BatteryPass-12K and Technical Language Processing (TLP) Framework for Battery Predictions
Please login to view abstract download link
We introduce the first digital battery passport (DBP) dataset (BatteryPass-12K) and a novel technical language processing (TLP) framework (Fig. 1) for battery predictions. A DBP is an electronic record of the features and history of a battery1. The TLP framework combines the capabilities of artificial intelligence (AI) agents, large language models (LLMs), and optimized hard and soft prompts. The contributions of our work include (1) introduction of a novel task of DBP or DPP classification with the binary labels of conformant or nonconformant, (2) introduction of the first (synthetic) dataset with 12,000 balanced samples, generated from real pilot samples using ChatGPT5.1 Thinking, and (3) the TLP framework for battery predictions. This is important in view of the EU battery regulation for 2027 to protect the environment and ensure traceability and transparency along the entire battery value chain. Furthermore, accurately estimating battery state in extreme temperatures is one of the challenges in the battery domain and the TLP framework aims to address this. The electronic record of the entire life cycle of various features of a battery, provided by the DBP, or battery management system (BMS) is useful within the framework for data-driven solutions.
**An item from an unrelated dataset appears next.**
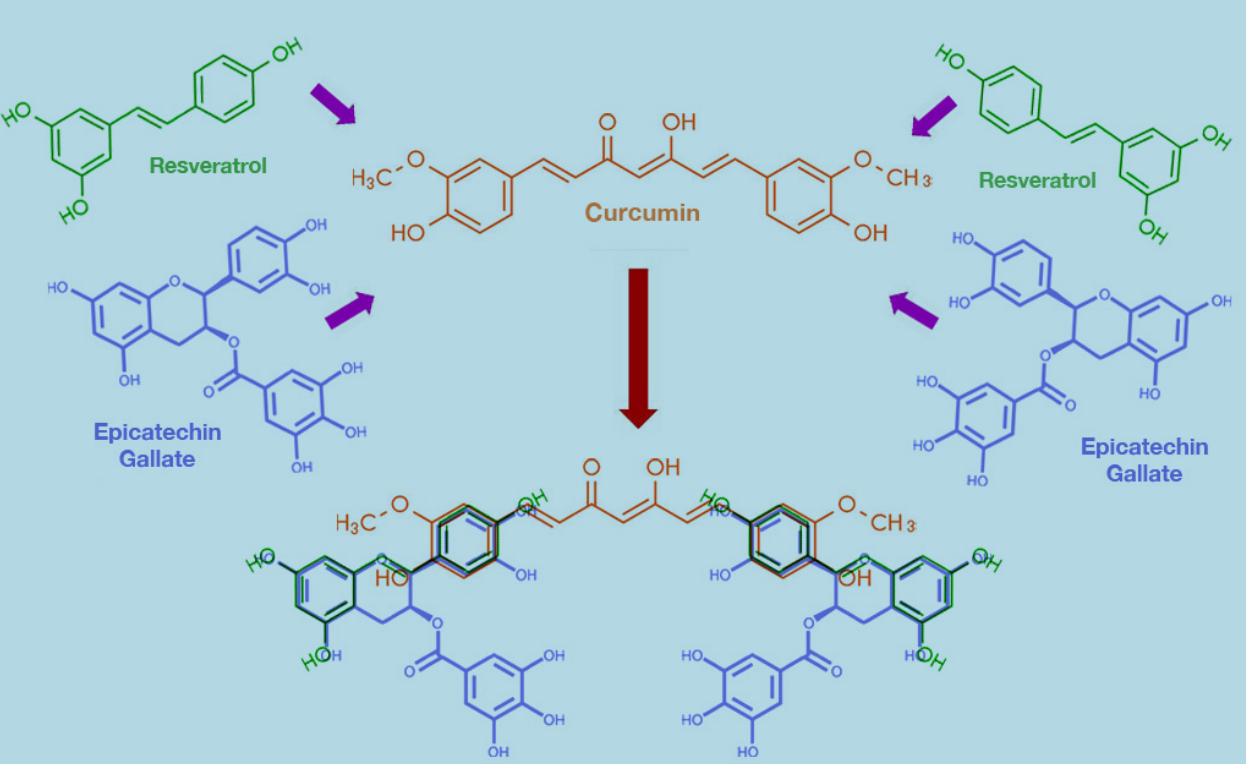
Figure 4. Proposed pi-complex formation among the polyphenols curcumin, resveratrol, and epicatechin gallate in Tricurin due to hydrophobic association in water.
It involves a battery-agnostic model context protocol (MCP) AI agent that can connect to external tools having information and provides soft prompts (continuous feature vectors learned by prompt-tuning) combined with optimized hard prompts (plain text inputs enhanced with gradient-based optimization). The combination is then supplied as input to a capable multimodal LLM for relevant TLP task predictions, as done in this work for the conformance task. Some benchmarking results are provided in Table 1, where it shows the task is fairly challenging though GPT-5.2 Thinking is promising and achieved the best scores.